Kuran'da müminin bu konuda bilmesi gereken gerçekler şöyle bildirilmiştir:

Allah, hiç kimseye güç yetireceğinden başkasını yüklemez... (Bakara Suresi, 286)

... Hiçbir nefse, gücünün kaldırabileceği dışında bir şey yüklemeyiz... (Enam Suresi, 152)

... Kim Allah'tan korkup-sakınırsa (Allah) ona işinde bir kolaylık gösterir. (Talak Suresi, 4)

Demek ki, gerçekten zorlukla beraber kolaylık vardır.

Gerçekten güçlükle beraber kolaylık vardır.

Şu halde boş kaldığın zaman, durmaksızın (dua ve ibadetle) yorulmaya-devam et.

Ve yalnızca Rabbine rağbet et. (İnşirah Suresi, 5-8)

24 Temmuz 2010 Cumartesi

Ölmeye hazır bir Müslümanın üslubu ve tavrı içerisinde olmak...


Ölmeye hazır bir Müslümanın üslubu ve tavrı içerisinde olmak...

Bugün, hayatınızın son gününü yaşadığınızı düşünün. Ya da son birkaç haftasını veya ayını...

Hızlıca bir aklınızdan geçirin, ‘Acaba nasıl bir insan olurdunuz?’...

Düşünceleriniz, davranışlarınız, üslubunuz, konuşmalarınız, kararlarınız nasıl olurdu?...

Şu an aklınızı meşgul eden hangi konular bir anda tüm önemini yitirirdi? Hangi konuları -hiç düşünmeksizin- bir anda aklınızdan atardınız?...

Ve asıl önemli olduğunu fark ettiğiniz hangi konular aklınızı tamamen kaplardı?...

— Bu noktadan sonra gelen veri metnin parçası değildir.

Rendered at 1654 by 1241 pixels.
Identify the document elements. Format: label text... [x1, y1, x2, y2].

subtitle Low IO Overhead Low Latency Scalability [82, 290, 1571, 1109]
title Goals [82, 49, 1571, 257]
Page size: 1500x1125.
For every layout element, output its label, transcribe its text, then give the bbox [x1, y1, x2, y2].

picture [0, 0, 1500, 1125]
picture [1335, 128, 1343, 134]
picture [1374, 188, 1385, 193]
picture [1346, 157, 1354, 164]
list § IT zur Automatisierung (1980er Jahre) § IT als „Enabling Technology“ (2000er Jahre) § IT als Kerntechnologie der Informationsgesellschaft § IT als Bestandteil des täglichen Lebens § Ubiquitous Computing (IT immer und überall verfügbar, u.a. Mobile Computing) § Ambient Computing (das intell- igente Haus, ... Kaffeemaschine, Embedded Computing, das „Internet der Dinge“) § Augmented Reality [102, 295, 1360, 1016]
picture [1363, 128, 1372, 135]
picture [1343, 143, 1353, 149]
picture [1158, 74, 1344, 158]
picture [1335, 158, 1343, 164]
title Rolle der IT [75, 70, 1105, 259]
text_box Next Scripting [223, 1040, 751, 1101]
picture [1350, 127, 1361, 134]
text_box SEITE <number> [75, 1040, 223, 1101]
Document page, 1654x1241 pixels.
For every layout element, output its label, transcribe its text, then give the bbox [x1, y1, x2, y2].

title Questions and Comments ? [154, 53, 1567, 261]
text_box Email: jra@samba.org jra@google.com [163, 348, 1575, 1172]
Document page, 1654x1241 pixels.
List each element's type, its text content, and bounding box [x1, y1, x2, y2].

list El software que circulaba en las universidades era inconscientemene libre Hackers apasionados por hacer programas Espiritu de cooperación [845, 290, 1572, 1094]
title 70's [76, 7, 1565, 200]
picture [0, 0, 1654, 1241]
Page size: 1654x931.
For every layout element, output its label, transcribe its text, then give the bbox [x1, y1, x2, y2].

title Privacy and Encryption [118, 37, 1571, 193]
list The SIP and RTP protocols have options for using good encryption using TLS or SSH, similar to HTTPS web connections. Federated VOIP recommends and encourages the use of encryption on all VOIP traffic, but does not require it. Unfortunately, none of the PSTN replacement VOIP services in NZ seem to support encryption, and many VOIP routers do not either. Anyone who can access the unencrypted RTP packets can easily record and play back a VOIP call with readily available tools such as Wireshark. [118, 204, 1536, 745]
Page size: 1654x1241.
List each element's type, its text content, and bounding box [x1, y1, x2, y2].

Allah'a inanmayan ya da (Allah'ı tenzih ederiz) kalpleri şüpheyle dolu olan insanların büyük bölümü, ölümün yakınlığını hissettiklerinde düşüncelerinde büyük bir değişim oluşmaz. Yine tüm hayatları boyunca olduğu gibi, yalnızca dünya hayatındaki düzenlerini ve bu dünyada geride bırakacaklarını düşünürler. En büyük rahatsızlıkları, ölüme doğru ilerlerken çekecekleri fiziksel acı ve dünya hayatından kopmanın verdiği manevi azaptır.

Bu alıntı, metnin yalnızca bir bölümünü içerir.